Let the speculation begin! With HR 3606, the Jumpstart Our Business Startups (JOBS) act, officially signed into law, innovative start-ups can now leverage crowdfunding to bring their ideas to market. So what does the post-JOBS world look like? Lots of people are going to be adding their own speculation over the next couple of months while the Securities and Exchange Commission (SEC) finalizes its crowdfunding regulations, but here is my take: Incubators will be the new venture capitalists.
Right now, we have a world where a small number of very large Limited Partnerships (LPs) are constantly on the lookout for seemingly smart people to invest their money for them. These funds claim expertise on the basis of forward-looking investment theses and their track record of success.

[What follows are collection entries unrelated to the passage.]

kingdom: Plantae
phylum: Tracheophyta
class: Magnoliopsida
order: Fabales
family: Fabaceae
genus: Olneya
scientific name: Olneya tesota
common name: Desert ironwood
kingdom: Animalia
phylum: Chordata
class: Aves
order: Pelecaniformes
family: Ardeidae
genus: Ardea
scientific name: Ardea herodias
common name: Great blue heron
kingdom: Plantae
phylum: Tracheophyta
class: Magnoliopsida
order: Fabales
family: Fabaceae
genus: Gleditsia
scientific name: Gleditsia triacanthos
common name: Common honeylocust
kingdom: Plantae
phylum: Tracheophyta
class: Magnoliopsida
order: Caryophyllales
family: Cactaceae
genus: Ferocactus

With crowdfunding in the game, we’ll see a significant uptick in the amount of “dumb money” floating around, looking for a way to get on the Next Big Thing. This in turn creates huge demand for smart signals. As a result, there will be an explosion of new groups, each vying to be that signal that brings the crowd flocking in. In this early “gold rush” phase, the standouts will be the ones with demonstrable track records; in particular, the Y Combinator/TechStars model will have the early lead.
Why? As we’ve already seen, mobile, social and web apps can scale quickly on short money; good signaling and networking go a long way. With these sorts of businesses, crowdfunding can literally build a company out of nothing.
Let’s examine some other ideas:
Vetting: Some groups want to just focus on due diligence. The problem is that at the very early stage, there just isn’t enough material to vet. Even the kinds of startups that crowdfunding is perfect for (using the crowd for that first $1M raise, rather than the traditional angel investors) still need propellant and guidance.
Crowdfunding Forums: We’re already seeing the launch of dedicated crowdfunding exchanges; ultimately, one of these will end up as the NYSE of crowdfunding. Will it be yours? Probably not. There will be a proliferation, format war and ultimate consolidation over time, but different forums may stay fragmented for some time, and individual “signaling groups” will probably try to retain their own platforms for as long as possible.
Will Crowdfunding Threaten Venture Capital? No way. Why? Because of VC’s ability to follow on. While some commentators feel that crowdfunding has a clear advantage, startups will still need to draw on VC in order to raise additional capital past that initial investment. Too, VC benefits from the de-risking effects that large influxes of crowdsourced early-stage investment bring to the table.
And just to bring it back down to earth: remember that the SEC will try its hardest to keep a tight leash on crowdfunding efforts. Opening early-stage investment to the masses runs the risk of allowing a lot of people to lose a lot of money, a fact SEC regulators are keenly aware of.